• _PROBLEM STATEMENT_
Find every line in the records below that contains the word "rule", and copy each such line.

═════ DATASET CONTENT

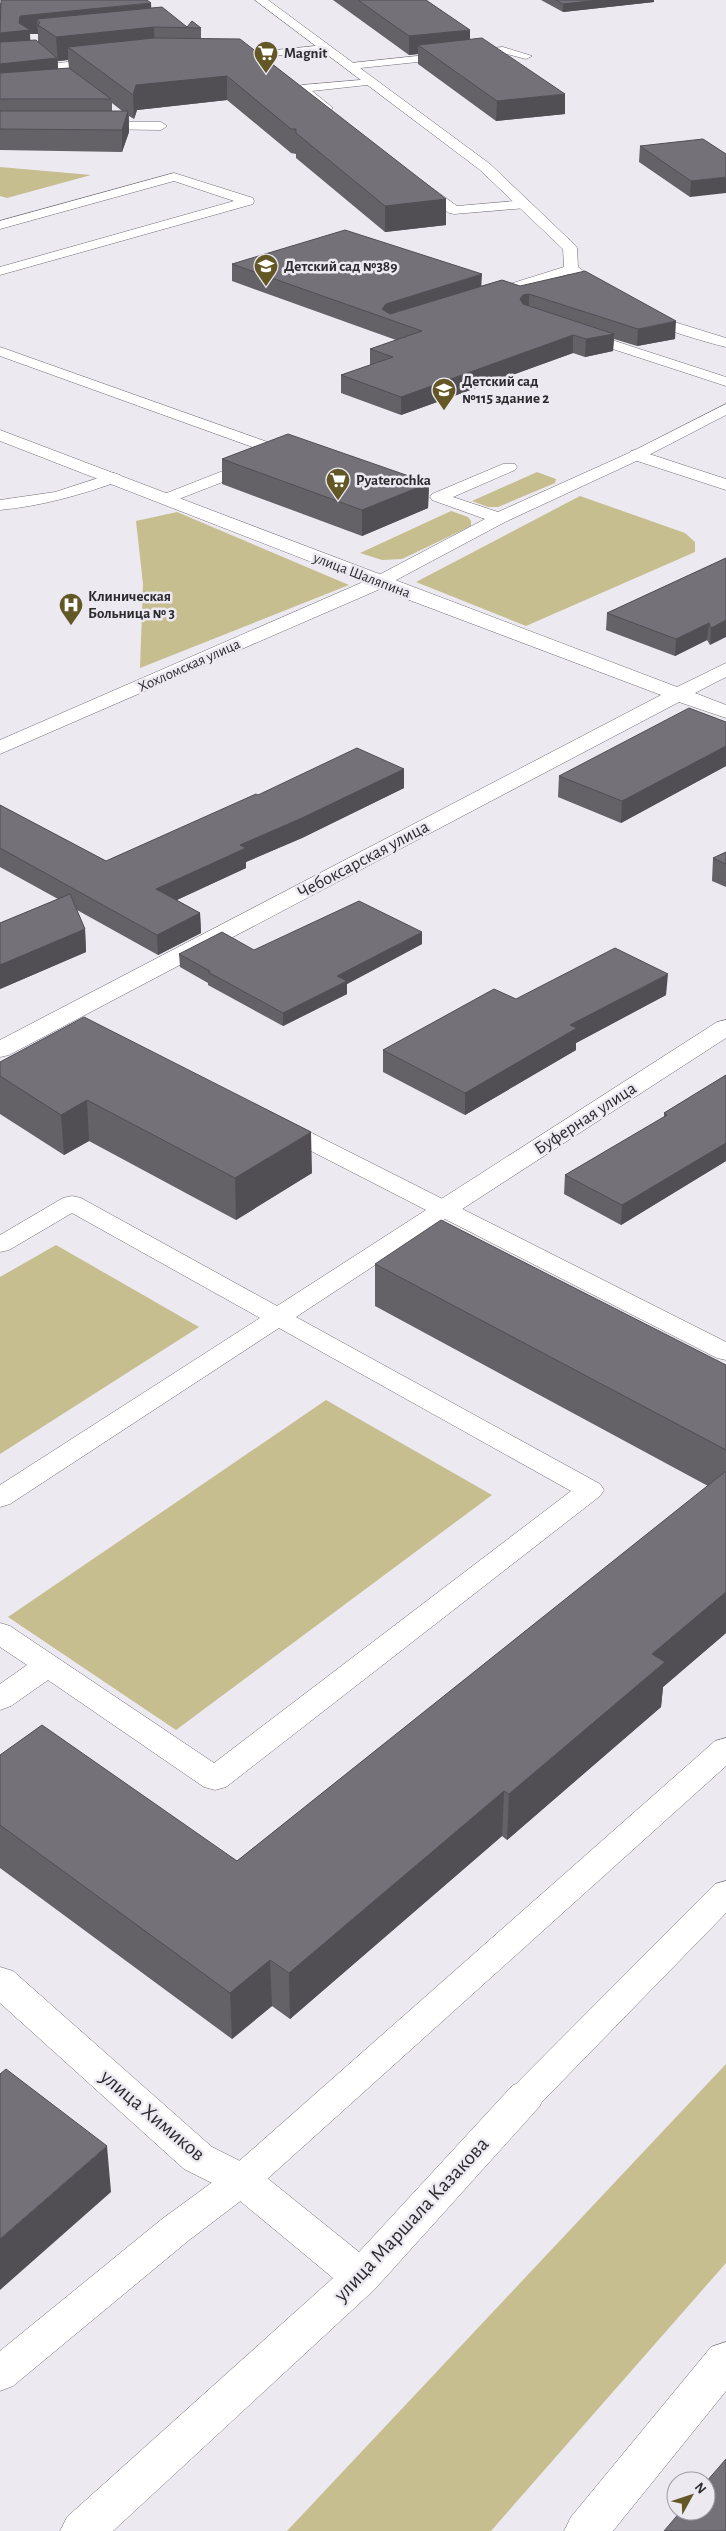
<svg xmlns="http://www.w3.org/2000/svg" width="726" height="2531" viewBox="0 0 726 2531" font-family="'Alegreya Sans',sans-serif">
	<style>
		.green { fill: #c7be90 }
		.lines { fill: none; stroke-linecap: round; stroke-linejoin: round }
		.lane-casing { stroke: #706d75; stroke-width: 1 }
		.street-casing { stroke: #706d75; stroke-width: 1 }
		.lane { fill: #fff; fill-rule: evenodd }
		.street { fill: #fff; fill-rule: evenodd }
		.wall { fill: #646167; fill-rule: evenodd }
		.shaded-wall { fill: #514f54 }
		.building { fill: #747178; stroke: #514f54 }
		.labels { text-anchor: middle; stroke-width: 5; stroke-linejoin: round; paint-order: stroke }
		.far-poi-label { font-size: 15px; font-weight: bold; fill: #2c2b2e; stroke: #ece9f1; text-anchor: start }
		.far-street-label { font-size: 15px; fill: #2c2b2e; stroke: #ece9f1 }
		.street-label { font-size: 18px; fill: #2c2b2e; stroke: #ece9f1 }
		.near-street-label { font-size: 21px; fill: #2c2b2e; stroke: #ece9f1 }
	</style>
	<rect width="100%" height="100%" fill="#ece9f1"/>
	<g class="green">
		<polygon points="0,167 91,175 7,198 0,196"/>
		<polygon points="537,472 556,479 555,483 498,507 488,507 472,501"/>
		<polygon points="580,496 685,533 695,542 695,552 526,626 416,582"/>
		<polygon points="451,511 468,517 471,521 471,526 402,559 382,560 360,553"/>
		<polygon points="177,512 349,585 140,668 143,584 136,521"/>
		<polygon points="56,1245 199,1327 0,1454 0,1277"/>
		<polygon points="326,1400 492,1495 176,1730 8,1617"/>
		<polygon points="726,2064 726,2263 491,2531 287,2531"/>
	</g>
	<g class="lines">
		<defs>
			<g id="lane">
				<polygon points="326,45 330,46 330,50 226,61 220,58 226,55"/>
				<polygon points="503,47 532,56 526,59 503,53 351,69 345,66 351,63"/>
				<polygon points="41,51 57,63 101,59 107,62 101,65 54,70 38,58 0,61 0,55"/>
				<polygon points="372,79 376,80 376,84 312,91 333,108 327,112 296,88 302,85"/>
				<polygon points="95,122 161,122 167,126 161,130 91,129 91,123"/>
				<polygon points="174,173 253,198 254,201 253,204 0,275 0,267 234,201 174,181 0,229 0,221"/>
				<polygon points="421,180 457,206 526,200 532,204 526,208 454,214 449,213 417,187 415,184"/>
				<polygon points="570,244 577,248 578,267 608,289 610,292 608,295 598,295 569,274 486,300 479,296 481,293 564,267 563,248"/>
				<path d="M645,310L668,320L726,338V347C709,343 647,326 638,314L640,311Z"/>
				<polygon points="581,330 726,377 726,386 576,337 574,334"/>
				<polygon points="0,347 290,450 292,453 290,456 171,502 159,502 157,499 159,496 269,453 0,356"/>
				<polygon points="726,404 726,415 643,458 505,522 385,586 373,586 370,582 373,578 485,519 432,500 430,497 432,494 503,464 515,464 517,467 515,470 453,497 498,512 631,452"/>
				<path d="M114,473L120,475L122,478L120,481C80,495 42,506 0,510V500L55,492Z"/>
				<polygon points="282,1120 290,1122 726,1342 726,1360 717,1358 445,1219 296,1317 600,1484 604,1490 600,1496 226,1787 215,1790 204,1787 48,1680 11,1706 0,1710 0,1684 27,1665 0,1647 0,1623 10,1626 214,1763 571,1491 279,1328 10,1504 0,1507 0,1485 260,1318 72,1213 9,1250 0,1252 0,1235 63,1198 72,1196 81,1198 277,1306 426,1210 274,1132 270,1127 274,1122"/>
				<polygon points="726,1738 726,1766 255,2190 188,2241 13,2386 0,2391 0,2351 162,2219 229,2170 715,1741"/>
				<polygon points="726,1881 726,1913 538,2106 526,2110 514,2106 509,2096 514,2086 715,1884"/>
			</g>
			<g id="street">
				<polygon points="255,0 268,0 490,164 575,245 577,248 575,251 565,251 480,170"/>
				<polygon points="0,430 677,687 726,663 726,677 695,693 726,705 726,718 679,702 9,1055 0,1057 0,1040 661,695 380,589 0,754 0,740 363,582 0,441"/>
				<polygon points="637,450 726,479 726,490 631,459 628,455 631,451"/>
				<polygon points="726,1020 726,1038 453,1215 444,1217 435,1215 431,1209 435,1203 717,1022"/>
				<polygon points="0,1967 13,1971 212,2147 256,2169 359,2252 513,2085 526,2081 539,2085 545,2096 539,2107 375,2289 113,2531 60,2531 67,2517 333,2278 228,2191 184,2169 0,2003"/>
				<polygon points="726,2342 726,2391 613,2531 564,2531 571,2517 711,2347"/>
			</g>
		</defs>
		<use href="#lane" class="lane-casing"/>
		<use href="#street" class="street-casing"/>
		<use href="#lane" class="lane"/>
		<use href="#street" class="street"/>
	</g>
	<g class="wall">
		<polygon points="333,0 426,0 470,40 565,114 496,121 418,64 418,54 409,55"/>
		<polygon points="541,0 654,0 654,2 563,12"/>
		<path d="M0,3L152,8L187,27L201,28V38L446,199V225L385,232L296,158V154L291,153L227,100L137,110L134,119L129,116V132L122,152L0,150ZM30,34H38V42L30,40ZM68,60L69,68L58,69V61ZM112,103L122,111H112Z"/>
		<polygon points="640,146 726,154 690,197 639,162"/>
		<polygon points="232,264 481,286 502,280 675,339 637,346 614,339 613,351 585,357 573,353 401,415 341,393 341,375 370,365 370,349 396,340 232,281"/>
		<polygon points="222,459 429,483 428,508 362,536 222,484"/>
		<polygon points="726,558 710,645 707,640 675,656 606,630 607,613"/>
		<polygon points="726,722 726,766 621,823 558,797 559,776"/>
		<polygon points="404,769 404,788 302,838 246,862 246,868 177,900 200,913 201,933 158,955 77,910 85,929 86,952 0,989 0,923 58,899 0,867 0,805 106,861 258,795"/>
		<polygon points="726,852 726,887 712,881 713,858"/>
		<polygon points="422,944 347,984 347,994 283,1026 208,985 208,983 180,967 179,954 254,950"/>
		<polygon points="666,995 576,1043 576,1050 465,1115 383,1072 383,1050 516,999"/>
		<polygon points="0,1062 312,1173 236,1220 89,1141 64,1155 0,1114"/>
		<polygon points="726,1075 726,1161 621,1225 564,1194 565,1175 664,1117 664,1113"/>
		<polygon points="375,1264 726,1365 726,1633 663,1687 661,1707 507,1840 502,1836 290,2019 272,2006 232,2039 0,1868 0,1755 237,1861 708,1486 375,1306"/>
	</g>
	<g class="shaded-wall">
		<polygon points="600,0 654,0 654,2 563,12 563,4"/>
		<polygon points="151,3 152,22 40,23 37,19 38,34 30,34 31,50 0,53 0,33 19,23 20,16"/>
		<polygon points="154,27 155,51 68,47 68,60 58,61 56,37"/>
		<polygon points="470,30 470,49 418,45 418,54 409,55 409,36"/>
		<polygon points="57,58 59,79 0,84 0,64"/>
		<polygon points="227,76 227,100 137,110 134,119 133,95 136,85"/>
		<polygon points="565,94 565,114 496,121 497,101"/>
		<polygon points="128,111 129,132 122,152 122,130"/>
		<polygon points="726,177 726,193 690,197 691,181"/>
		<polygon points="446,199 446,225 385,232 385,206"/>
		<polygon points="482,274 481,291 390,320 382,309 386,304"/>
		<polygon points="529,294 529,311 519,316 520,299 523,295"/>
		<polygon points="676,321 675,339 637,346 638,329"/>
		<polygon points="614,334 613,351 585,357 586,339"/>
		<polygon points="573,335 573,353 401,415 401,397"/>
		<polygon points="429,483 428,508 362,536 362,510"/>
		<polygon points="726,620 726,637 710,645 711,628"/>
		<polygon points="709,623 707,640 675,656 676,639"/>
		<polygon points="726,746 726,766 621,823 622,801"/>
		<polygon points="404,769 404,788 302,838 246,862 246,868 157,909 156,889 240,845"/>
		<polygon points="200,913 201,933 158,955 157,935"/>
		<polygon points="85,929 86,952 0,989 0,965"/>
		<polygon points="422,932 422,944 347,984 347,994 283,1026 283,1013 337,976"/>
		<polygon points="668,974 666,995 576,1043 576,1050 465,1115 465,1093 570,1025"/>
		<polygon points="87,1100 89,1141 64,1155 61,1115"/>
		<polygon points="311,1132 312,1173 236,1220 235,1178"/>
		<polygon points="726,1143 726,1161 621,1225 622,1205"/>
		<polygon points="726,1592 726,1633 663,1687 661,1707 507,1840 509,1794 652,1654"/>
		<polygon points="504,1791 502,1836 290,2019 289,1973"/>
		<polygon points="270,1960 272,2006 232,2039 230,1993"/>
		<polygon points="107,2146 111,2192 0,2290 0,2239"/>
	</g>
	<g class="building">
		<polygon points="1,0 147,0 151,3 20,16 19,23 30,30 0,33"/>
		<polygon points="358,0 426,0 470,30 409,36"/>
		<polygon points="556,0 600,0 563,4"/>
		<polygon points="162,7 187,27 192,21 201,28 154,27 56,37 38,25 40,23 37,19"/>
		<polygon points="154,38 240,39 446,199 385,206 296,133 296,129 291,129 227,76 136,85 133,95 68,47"/>
		<polygon points="482,38 565,94 497,101 418,45"/>
		<polygon points="36,40 57,58 0,64 0,42"/>
		<polygon points="69,68 111,99 0,99 0,73"/>
		<polygon points="0,111 128,111 122,130 0,129"/>
		<polygon points="703,139 726,154 726,177 691,181 640,146"/>
		<polygon points="345,230 482,274 386,304 382,309 390,314 502,280 520,286 585,271 676,321 638,329 529,294 523,295 520,299 523,304 614,334 586,339 573,335 401,397 341,375 393,357 370,349 422,331 232,264"/>
		<polygon points="288,434 429,483 362,510 222,459"/>
		<polygon points="726,558 726,620 711,628 709,623 676,639 607,613"/>
		<polygon points="689,708 726,722 726,746 622,801 559,776"/>
		<polygon points="357,748 404,769 302,818 240,845 246,848 156,889 200,913 157,935 0,848 0,805 106,861 256,794 258,795"/>
		<polygon points="726,852 726,864 713,858"/>
		<polygon points="70,894 85,929 0,965 0,923"/>
		<polygon points="359,901 422,932 337,976 347,981 283,1013 208,972 210,971 179,954 222,932 254,950"/>
		<polygon points="615,948 668,974 570,1025 577,1028 465,1093 383,1050 494,989 516,999"/>
		<polygon points="84,1017 311,1132 235,1178 87,1100 61,1115 0,1076 0,1062"/>
		<polygon points="726,1075 726,1143 622,1205 565,1175 667,1115 664,1113"/>
		<polygon points="441,1220 726,1365 726,1450 375,1264"/>
		<polygon points="726,1471 726,1592 652,1654 665,1662 509,1794 504,1791 289,1973 270,1960 230,1993 0,1825 0,1755 42,1725 237,1861"/>
		<polygon points="6,2069 107,2146 0,2239 0,2074"/>
		<polygon points="726,2459 726,2531 664,2531 681,2511 706,2511 706,2482"/>
	</g>
	<defs>
		<symbol id="supermarket-pin" viewBox="-11 -11 22 30"><path d="M0 17L-7.5 6A9.5 9.5 0 1 1 7.5 6Z" fill="#635825" stroke="#ece9f1"/><path d="M-6-5.5h2.5l.6 2H6L4.5 2H-2.5L-4.4-4H-6ZM-1.5 3.2a1.3 1.3 0 1 0 .1 0ZM3 3.2a1.3 1.3 0 1 0 .1 0Z" fill="#fff"/></symbol>
		<symbol id="school-pin" viewBox="-11 -11 22 30"><path d="M0 17L-7.5 6A9.5 9.5 0 1 1 7.5 6Z" fill="#635825" stroke="#ece9f1"/><path d="M0-5L7-2L0 1L-7-2ZM-4 1L0 2.5L4 1V4Q0 6-4 4Z" fill="#fff"/></symbol>
		<symbol id="hospital-pin" viewBox="-11 -11 22 30"><path d="M0 17L-7.5 6A9.5 9.5 0 1 1 7.5 6Z" fill="#635825" stroke="#ece9f1"/><path d="M-5-5h3v3.5h4V-5h3V5h-3V1.5h-4V5h-3Z" fill="#fff"/></symbol>
	</defs>
	<g fill-rule="evenodd">
		<use href="#supermarket-pin" x="252" y="39" width="28" height="38"/>
		<use href="#school-pin" x="252" y="252" width="28" height="38"/>
		<use href="#school-pin" x="430" y="376" width="28" height="38"/>
		<use href="#supermarket-pin" x="324" y="466" width="28" height="38"/>
		<use href="#hospital-pin" x="57" y="591" width="28" height="38"/>
	</g>
	<g class="labels">
		<g class="far-poi-label">
			<text x="284" y="58">Magnit</text>
			<text x="284" y="271">Детский сад №389</text>
			<text x="462" y="386">Детский сад<tspan x="462" dy="17">№115 здание 2</tspan></text>
			<text x="356" y="485">Pyaterochka</text>
			<text x="88" y="601">Клиническая<tspan x="88" dy="17">Больница № 3</tspan></text>
		</g>
		<g class="far-street-label">
			<text transform="translate(362 575) rotate(21)" y="5">улица Шаляпина</text>
			<text transform="translate(189 665) rotate(-24)" y="5">Хохломская улица</text>
		</g>
		<g class="street-label">
			<text transform="translate(363 859) rotate(-28)" y="6">Чебоксарская улица</text>
			<text transform="translate(585 1118) rotate(-33)" y="6">Буферная улица</text>
		</g>
		<g class="near-street-label">
			<text transform="translate(153 2115) rotate(40)" y="7">улица Химиков</text>
			<text transform="translate(411 2219) rotate(-47)" y="7">улица Маршала Казакова</text>
		</g>
	</g>
	<g transform="translate(691 2496) rotate(50)"><circle r="24" fill="#ece9f1" stroke="#9f9da3"/>
	<path d="M0-4L9 19L0 12L-9 19Z" fill="#635825"/>
	<text y="-8" font-size="14" font-weight="bold" text-anchor="middle" fill="#2c2b2e">N</text>
	</g>
</svg>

══════════

• _REPLY TO THE EXERCISE_
		.lane { fill: #fff; fill-rule: evenodd }
		.street { fill: #fff; fill-rule: evenodd }
		.wall { fill: #646167; fill-rule: evenodd }
	<g fill-rule="evenodd">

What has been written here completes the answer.